We now create a tf record dataset to serialize examples for minibatch processing later on.

[ ]
import tensorflow as tf
from tensorflow.data import Dataset
from tensorflow.train import Example, Int64List, FloatList, Features, Feature
from tensorflow.io import TFRecordWriter

filename = 'tf_idf_vectors.tfrecord'  
def _int64_feature(value):
        return Feature(int64_list=Int64List(value=value))

def _float_feature(value):
        return Feature(float_list=FloatList(value=value))
writer = TFRecordWriter(filename)
for i , _doc in tqdm(enumerate(nlp.pipe(doc_iter)), total = len(file_list)):
  words = []
  for token in _doc:
      if not token.is_stop | token.is_space | token.is_punct:
          # we use the lemmatized word for downstream processes
          words.append(token.lemma_)
  cnts = Counter(words)
  idxs, tf_idf = calculate_tf_idf(cnts, num_token_counts_flt, len(file_list))
  feature = {
      'index0': _int64_feature(np.zeros_like(idxs)),
      'index1': _int64_feature(idxs),
      'values': _float_feature(tf_idf) 
  }
  
  example = tf.train.Example(
      features=tf.train.Features(feature=feature))
  
  # Serialize to string and write on the file
  writer.write(example.SerializeToString())
      
writer.close()
[49]
!mv tf_idf_vectors.tfrecord /content/drive/MyDrive/
[47]
my_example_features = {'sparse': tf.io.SparseFeature(index_key=['index0', 'index1'],
                                                  value_key='values',
                                                  dtype=tf.float32,
                                                  size=[1, len(num_token_counts_flt)])}
serialize = example.SerializeToString()
parsed = tf.io.parse_single_example(serialize, features = my_example_features)
WARNING:tensorflow:SparseFeature is a complicated feature config and should only be used after careful consideration of VarLenFeature.
[ ]
print(parsed['sparse'])

Vectorization

Now that we have a corpus, and within it are a set of tokens for each doument, we can now represent it numerically. There are a couple of ways that we can do this.

We can one-hot encode each token which means that we flag 1 for words that are in the documents, or zero otherwise. The total length of the vector will be the total unique tokens or the lenth of the vocabulary of a corpus. Another way to represent these tokens is to get the frequency and use that as numerical representation of the token.

term-frequency-inverse document frequency (tf-idf)

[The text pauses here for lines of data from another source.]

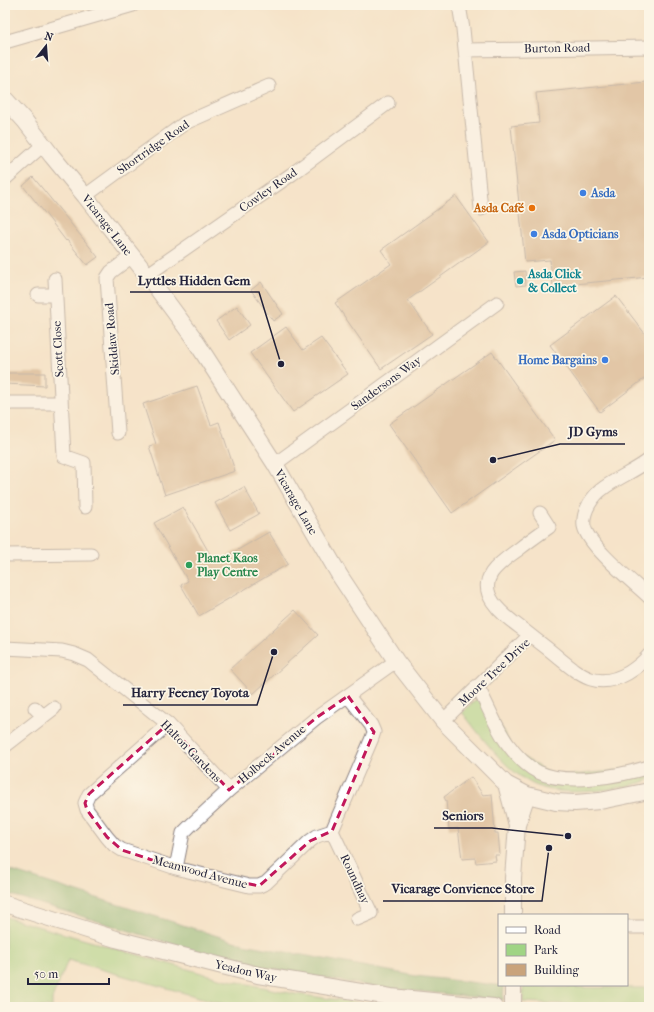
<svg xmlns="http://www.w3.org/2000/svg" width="654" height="1012" viewBox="0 0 654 1012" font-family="'IM FELL French Canon',serif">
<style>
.green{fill:#a0d484;stroke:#617b60}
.forest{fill:#80b672;stroke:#516c56}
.building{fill:#c9a37b}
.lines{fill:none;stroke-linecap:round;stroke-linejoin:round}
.minor-casing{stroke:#8c8282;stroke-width:15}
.tertiary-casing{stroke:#8c8282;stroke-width:18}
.minor{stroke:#fff;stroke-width:13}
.tertiary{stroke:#fff;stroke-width:16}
.marked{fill:none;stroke:#c2185b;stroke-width:3;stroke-dasharray:8 5;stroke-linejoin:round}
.shop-dot{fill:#3f7fe0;stroke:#fcf5e5;stroke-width:1.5}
.food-dot{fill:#e8710a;stroke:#fcf5e5;stroke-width:1.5}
.culture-dot{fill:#0f9aa8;stroke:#fcf5e5;stroke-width:1.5}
.leisure-dot{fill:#2e9e5b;stroke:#fcf5e5;stroke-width:1.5}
.labels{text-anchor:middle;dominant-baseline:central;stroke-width:3.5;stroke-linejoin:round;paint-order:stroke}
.street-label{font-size:12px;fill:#22223b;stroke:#fcf5e5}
.shop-label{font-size:12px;font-weight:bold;fill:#366cbe;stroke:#fcf5e5;text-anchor:start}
.food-label{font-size:12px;font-weight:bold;fill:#c56008;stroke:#fcf5e5;text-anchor:end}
.culture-label{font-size:12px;font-weight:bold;fill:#0d838f;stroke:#fcf5e5;text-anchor:start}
.leisure-label{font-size:12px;font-weight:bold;fill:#27864d;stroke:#fcf5e5;text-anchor:start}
.leader{fill:none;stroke:#22223b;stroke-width:1.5}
.callout-dot{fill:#22223b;stroke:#fcf5e5;stroke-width:1.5}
.callout-label{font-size:13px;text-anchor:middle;font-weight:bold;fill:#22223b;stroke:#fcf5e5;stroke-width:3.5;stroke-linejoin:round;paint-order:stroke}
</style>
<rect width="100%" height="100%" fill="#fcf5e5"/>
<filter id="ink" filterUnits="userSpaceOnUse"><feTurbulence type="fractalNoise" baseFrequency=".025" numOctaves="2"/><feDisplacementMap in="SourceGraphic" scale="8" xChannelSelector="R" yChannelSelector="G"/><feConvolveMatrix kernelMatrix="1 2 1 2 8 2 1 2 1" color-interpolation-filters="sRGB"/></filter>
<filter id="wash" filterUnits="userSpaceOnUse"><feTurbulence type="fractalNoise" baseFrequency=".012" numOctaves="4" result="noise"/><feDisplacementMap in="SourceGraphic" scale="16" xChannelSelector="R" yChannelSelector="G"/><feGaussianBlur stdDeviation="0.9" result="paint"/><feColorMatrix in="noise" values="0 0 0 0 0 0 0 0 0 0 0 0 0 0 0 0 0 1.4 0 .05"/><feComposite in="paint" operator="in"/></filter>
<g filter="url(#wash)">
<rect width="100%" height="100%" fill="#f5e3c9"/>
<path class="green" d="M 482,694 L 515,752 L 555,777 L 649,767 L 649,780 C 621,790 562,798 535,785 C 506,772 481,736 462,712 Z
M 5,917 L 219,978 L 295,994 L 392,1007 L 234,1007 L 68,960 L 52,999 L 52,1007 L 5,1007 Z
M 523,987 L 649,988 L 649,1006 L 579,1005 L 523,1002 Z"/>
<path class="forest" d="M 5,869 L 243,944 L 416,976 L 504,986 L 503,1000 L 376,987 L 267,968 L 192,950 L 5,893 Z"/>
<g id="blocks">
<path class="building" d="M 646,82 L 649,106 L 649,277 L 553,286 L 550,260 L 525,262 L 511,126 L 539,123 L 536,93 Z
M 33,177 L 98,257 L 87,265 L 67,240 L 66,241 L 44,212 L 23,186 Z
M 456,196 L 489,242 L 408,300 L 432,334 L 381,369 L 335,303 L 391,264 L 381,250 Z
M 525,271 L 526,285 L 516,286 L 514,272 Z
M 261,282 L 283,314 L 273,321 L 251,290 Z
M 616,296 L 649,339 L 649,375 L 600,412 L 550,345 Z
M 237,306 L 250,325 L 229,340 L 216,321 Z
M 286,327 L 303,350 L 321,338 L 348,374 L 293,412 L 250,353 Z
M 492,352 L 555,440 L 452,513 L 389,424 Z
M 5,373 L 45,373 L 45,386 L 5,384 Z
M 197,386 L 211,425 L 219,422 L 235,471 L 165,495 L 149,446 L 156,444 L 143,404 Z
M 244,487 L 259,514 L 230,530 L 215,503 Z
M 183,507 L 215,563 L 269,532 L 288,564 L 199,616 L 181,585 L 188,581 L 154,523 Z
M 295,610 L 318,635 L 253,694 L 230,669 Z
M 471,777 L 483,795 L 492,794 L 495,833 L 498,833 L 500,855 L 495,855 L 496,861 L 476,863 L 475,858 L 462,859 L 458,828 L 449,829 L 446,801 L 444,797 Z"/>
</g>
</g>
<g filter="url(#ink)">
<use href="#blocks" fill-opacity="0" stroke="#8c8282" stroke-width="1"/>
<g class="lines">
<defs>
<path id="minor" d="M 459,5 L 463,29 L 481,209
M 5,42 L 133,5
M 465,50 L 649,47
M 5,179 L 43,145
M 85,196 L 185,123 L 269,86
M 147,275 L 292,174 L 388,103
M 55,279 L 64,456 L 84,463 L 85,507
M 38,295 L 56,295
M 5,404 L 11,403 L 61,403
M 118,433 L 107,278 L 111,272 L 132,256
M 649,460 C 635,471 619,477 605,487 C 593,495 582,511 584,526 C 588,546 633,582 649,597
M 275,464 L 497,303
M 5,555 L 91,554
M 530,635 C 518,625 502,616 493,602 C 476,577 501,562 519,549 C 529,541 539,534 549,527 L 540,513
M 5,648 L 62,651 L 74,654 L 88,660 L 168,724 L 229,790
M 477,686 C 488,705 495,726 507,743 C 515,754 526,766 538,772 C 567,786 620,776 649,767
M 35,708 L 43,716
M 443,721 L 530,635 C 540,643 550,650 559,658 C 582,677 598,690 628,673 C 636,668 643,663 649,655
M 168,724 L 89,794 L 85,803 L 87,810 L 107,837 L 114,845 L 122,850 L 176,868 L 249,886 L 259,886 L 266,883 L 310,841 L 317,836 L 332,831 L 372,738 L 374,732 L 371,725 L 348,696
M 5,746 L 54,708
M 332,831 L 371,913 L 357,919
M 176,868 L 183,833 L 191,825 L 229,790 L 316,718 L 396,661
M 627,927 L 649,927"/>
<path id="tertiary" d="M 5,99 L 25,121 L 52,156 L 85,196 L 147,275 L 193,337 L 275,464 L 340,576 L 396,661 L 443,721 L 506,784 L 527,795 L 556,802 L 575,803 L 600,801 L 649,791
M 506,784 L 517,825
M 5,904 L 116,939 L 258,975 L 391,997 L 494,1007
M 513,915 L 513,878 L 517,825 L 527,795
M 513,1007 L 513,985"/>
</defs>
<use href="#minor" class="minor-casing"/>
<use href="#tertiary" class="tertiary-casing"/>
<use href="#minor" class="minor"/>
<use href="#tertiary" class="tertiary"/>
</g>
</g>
<path d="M0 0H654V1012H0ZM 348,696 L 374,732 L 332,831 L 310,841 L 259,886 L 176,868 L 122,850 L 107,837 L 87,810 L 85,803 L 89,794 L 168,724 L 229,790 L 316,718 Z" fill="#f5e3c9" fill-opacity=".55" fill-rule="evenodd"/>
<path class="marked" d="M 348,696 L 374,732 L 332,831 L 310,841 L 259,886 L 176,868 L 122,850 L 107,837 L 87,810 L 85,803 L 89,794 L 168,724 L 229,790 L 316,718 Z"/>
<g class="shop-dot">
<circle cx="583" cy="193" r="4"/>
<circle cx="534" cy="234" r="4"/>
<circle cx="605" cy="360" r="4"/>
</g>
<circle class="food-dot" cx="532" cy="208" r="4"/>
<circle class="culture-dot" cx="520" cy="281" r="4"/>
<circle class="leisure-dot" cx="189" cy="565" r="4"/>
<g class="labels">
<g class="street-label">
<text transform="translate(557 48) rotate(-1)">Burton Road</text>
<text transform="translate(153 147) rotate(-35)">Shortridge Road</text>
<text transform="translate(268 190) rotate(-35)">Cowley Road</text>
<text transform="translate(107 225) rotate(52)">Vicarage Lane</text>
<text transform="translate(112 339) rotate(-95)">Skiddaw Road</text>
<text transform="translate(58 349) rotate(-93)">Scott Close</text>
<text transform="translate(386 383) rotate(-36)">Sandersons Way</text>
<text transform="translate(296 502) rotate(60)">Vicarage Lane</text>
<text transform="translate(494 672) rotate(-43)">Moore Tree Drive</text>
<text transform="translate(191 751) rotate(46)">Halton Gardens</text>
<text transform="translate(272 754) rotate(-40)">Holbeck Avenue</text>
<text transform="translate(200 872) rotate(15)">Meanwood Avenue</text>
<text transform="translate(355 879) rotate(65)">Roundhay</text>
<text transform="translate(246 971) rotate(13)">Yeadon Way</text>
</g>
<g class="shop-label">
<text x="591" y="193">Asda</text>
<text x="542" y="234">Asda Opticians</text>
<text x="597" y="360" text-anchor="end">Home Bargains</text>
</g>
<g class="food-label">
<text x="524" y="208">Asda Café</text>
</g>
<g class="culture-label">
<text x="528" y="274">Asda Click<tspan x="528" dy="14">&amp; Collect</tspan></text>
</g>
<g class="leisure-label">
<text x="197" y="558">Planet Kaos<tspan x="197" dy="14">Play Centre</tspan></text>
</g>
</g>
<path class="leader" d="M281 364L259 292H130M493 460L560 444H625M274 652L257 705H123M568 836L492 828H434M549 848L542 901H383"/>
<g class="callout-dot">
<circle cx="281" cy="364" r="4"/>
<circle cx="493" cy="460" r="4"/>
<circle cx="274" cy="652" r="4"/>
<circle cx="568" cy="836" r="4"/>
<circle cx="549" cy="848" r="4"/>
</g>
<g class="callout-label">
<text x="194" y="285">Lyttles Hidden Gem</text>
<text x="593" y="436">JD Gyms</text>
<text x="190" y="697">Harry Feeney Toyota</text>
<text x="463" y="820">Seniors</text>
<text x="463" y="893">Vicarage Convience Store</text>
</g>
<rect width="654" height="1012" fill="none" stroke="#fcf5e5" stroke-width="20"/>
<rect x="498" y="914" width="130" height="72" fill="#fcf5e5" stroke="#a5a1a1"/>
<rect x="506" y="927" width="20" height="6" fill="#ffffff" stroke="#a5a1a1"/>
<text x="534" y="934" font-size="12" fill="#22223b">Road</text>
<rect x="506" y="944" width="20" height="12" fill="#a0d484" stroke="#a5a1a1"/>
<text x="534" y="954" font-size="12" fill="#22223b">Park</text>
<rect x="506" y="964" width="20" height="12" fill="#c9a37b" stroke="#a5a1a1"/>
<text x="534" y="974" font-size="12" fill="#22223b">Building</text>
<g transform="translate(46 46) rotate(17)" stroke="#fcf5e5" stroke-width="3" paint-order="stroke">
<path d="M0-3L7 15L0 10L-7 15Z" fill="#22223b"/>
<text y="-6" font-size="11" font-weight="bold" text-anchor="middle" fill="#22223b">N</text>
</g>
<path d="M28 978v6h81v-6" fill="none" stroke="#22223b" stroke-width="2"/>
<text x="34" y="978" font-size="12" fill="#22223b" stroke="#fcf5e5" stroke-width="3" paint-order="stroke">50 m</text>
</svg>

Usually, it is not enough for us to know the frequency of the term to determin the importance of a certain token in a document.

[ ]
import textacy.vsm
vectorizer = textacy.vsm.Vectorizer(
tf_type = 'linear', apply_idf = True, idf_type = 'smooth', 
norm = 'l2', min_df=2, max_df=0.95)
[ ]
dtm = vectorizer.fit_transform(
    (doc._.to_terms_list(ngrams = 1, entities = True, as_strings = True) for doc in corpus)
)
print(repr(dtm))
[ ]